Segundo a Constituição Federal (art. 5º, inc. XI), “a casa é asilo inviolável do indivíduo, ninguém nela podendo penetrar sem consentimento do morador, salvo em caso de flagrante delito ou desastre, ou para prestar socorro, ou, durante o dia, por determinação judicial”. Em resumo, como exceções ao princípio geral da inviolabilidade, permite-se o ingresso na casa da pessoa: 1) a qualquer hora, em caso de flagrante delito, desastre ou para prestação de socorro; 2) fora de tais hipóteses, somente por meio de mandado judicial e durante o dia. Tourinho Filho indica outras exceções que, embora não previstas em lei, admitiriam o ingresso na casa alheira. Assim, aquele que invade o domicílio em legítima defesa de terceiro, vítima de agressão praticada pelo dono da casa; ou quem o faz em estado de necessidade, fugindo de um perseguidor; há, ainda, a possibilidade de adentrar a casa no cumprimento de um dever legal (visita do mata-mosquito), ou no exercício regular de um direito, como na hipótese do art. 587 do Código Civil [atual art. 1.313, inc. I], que obriga o dono da casa a consentir a entrada do vizinho, ‘quando seja indispensável à reparação ou limpeza, construção e reconstrução de sua casa’” (Código de Processo Penal comentado, São Paulo: Saraiva, 2005, 9ª. Ed., p. 355).
Nesta seara, o crime de tráfico de drogas é peculiar, pois certas condutas que o caracterizam correspondem a crimes permanentes, cuja consumação se prolonga no tempo, admitindo o flagrante a qualquer momento.

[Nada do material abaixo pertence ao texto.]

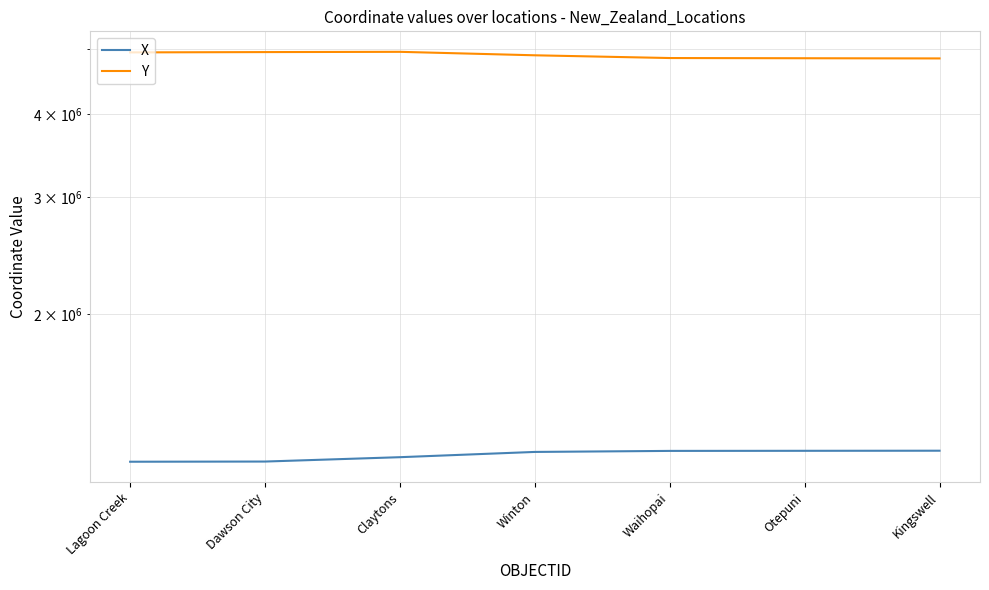

What is the smallest value displayed?

1200101.2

Dessa forma, o agente que, por exemplo, guarda ou tem em depósito determinada quantidade de droga em sua residência está continuamente em flagrante delito. Considerando a exceção trazida pelo próprio dispositivo constitucional a respeito da inviolabilidade do domicílio, conclui-se que o armazenamento de drogas em determinada residência admite a entrada de agentes policiais independentemente de autorização judicial.

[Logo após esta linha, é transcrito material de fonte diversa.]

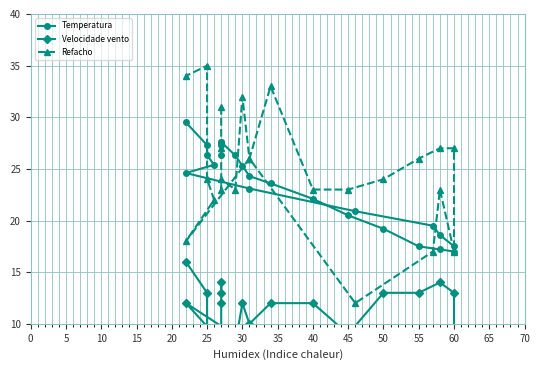

What is the label of the 18th point from the right?

25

Mas as circunstâncias nem sempre permitem a certeza de quem em determinado imóvel há drogas armazenadas. Muitas vezes os policiais obtêm informações, por meio de diligências, de que tal indivíduo mantém drogas em determinado lugar; há também situações em que indivíduos são abordados na rua, próximos a pontos de vendas de drogas, e acabam confessando que as têm armazenadas em algum lugar. Nesses casos, a jurisprudência do STJ se orienta, no geral, no sentido de que o mandado de busca e apreensão é prescindível, justamente porque se trata de crime permanente, que atrai a situação de flagrância:
“1. É dispensável o mandado de busca e apreensão quando se trata de flagrante de crime permanente, podendo-se realizar a prisão sem que se fale em ilicitude das provas obtidas. Doutrina. Precedentes do STJ e do STF. 2. No caso, o paciente foi acusado de praticar o crime de tráfico na modalidade guardar e manter em depósito substâncias entorpecentes, estando-se diante de ilícito de natureza permanente, o que legitima a medida adotada” (HC 373.388/RS, DJe 01/02/2017).
Essa orientação, contudo, não é irrestrita, e é aplicada de acordo com as circunstâncias do caso concreto, tanto que, em outra decisão, o STJ considerou ilegal a busca realizada por policiais que abordaram um indivíduo na rua, perseguiram-no até sua residência e, diante da suspeita de que ali havia drogas, efetuaram a busca sem mandado. Seria impossível, no caso, considerar lícita a violação do domicílio porque nenhuma diligência prévia indicava que na casa havia droga armazenada. O que levou os policiais a entrar na casa fora a mera intuição de que o local pudesse estar sendo utilizado para atividades ilícitas, sem, contudo, algo concreto que justificasse o afastamento da garantia constitucional. A situação de flagrância não havia sido identificada, com a segurança necessária, antes da entrada no imóvel, mas fora descoberta por acaso após a entrada.
Recentemente, todavia, o tribunal chancelou a busca realizada com base na suspeita fundada de que no imóvel havia droga. No caso, o agente havia sido abordado na rua e estava sem seus documentos pessoais, mas se prontificou a buscá-los em sua residência na companhia dos policiais, que, já no local, sentiram forte odor de maconha. Esta circunstância, aliada ao nervosismo demonstrado pelo agente, fez com que os policiais entrassem no imóvel para vistoriá-lo, oportunidade em que encontraram não só a maconha, mas também crack e cocaína.
Para o ministro Sebastião Reis Junior – que em decisão monocrática negou provimento a agravo regimental no habeas corpus (423.838/SP, j. 08/02/2018) – o relato dos policiais revelou fundadas razões para que a busca fosse realizada.